Las habilidades duras son aquellas capacidades objetivas y cuantificables, obtenidas mediante la formación, la educación o la experiencia. Estas habilidades, además de ser aprendidas, también se pueden demostrar. Avales como certificaciones, títulos y licencias pueden servir como prueba de que alguien posee ciertas habilidades duras. Esto es especialmente relevante, por ejemplo, cuando se busca trabajo o se quiere demostrar rápidamente una habilidad para una labor muy concreta.
Las habilidades duras o hard skills encapsulan conocimientos específicos, competencias técnicas y aptitudes cuantificables que se adquieren mediante la educación formal, capacitaciones especializadas o experiencia práctica. Estas habilidades son fácilmente identificables, y proporcionan lo necesario para la ejecución de tareas laborales específicas.
Son adquiribles intencionalmente: Estas habilidades requieren un esfuerzo consciente para su desarrollo. Así, desarrollar habilidades duras implica una dedicación deliberada a estudiar, practicar y aplicar los conocimientos obtenidos de manera sistemática.
Pueden ser medibles: La mensurabilidad de estas habilidades implica la existencia de criterios objetivos para evaluar su nivel.
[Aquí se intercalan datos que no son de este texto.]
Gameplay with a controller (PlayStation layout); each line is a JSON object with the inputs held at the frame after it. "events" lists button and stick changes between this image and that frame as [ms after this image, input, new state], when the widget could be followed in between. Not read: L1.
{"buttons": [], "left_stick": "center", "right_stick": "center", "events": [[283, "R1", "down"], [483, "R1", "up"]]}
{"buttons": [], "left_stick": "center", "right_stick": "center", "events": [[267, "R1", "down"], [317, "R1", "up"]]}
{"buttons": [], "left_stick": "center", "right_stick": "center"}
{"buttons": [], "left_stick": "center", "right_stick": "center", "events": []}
Este proceso de medición podría incluir exámenes, proyectos específicos o cualquier método que proporcione datos tangibles sobre la habilidad adquirida.
Se demuestran fácilmente: La demostración de habilidades duras es evidente en acciones y resultados concretos. Quienes las poseen pueden exhibir su competencia de manera clara al llevar a cabo tareas específicas o al abordar problemas particulares, facilitando su identificación y reconocimiento por parte de otros.
Son objetivas: La evaluación de estas habilidades se basa en estándares objetivos y criterios definidos. La competencia no está sujeta a interpretaciones subjetivas, lo que significa que existe una base clara y objetiva para determinar el nivel de habilidad de la persona en cuestión.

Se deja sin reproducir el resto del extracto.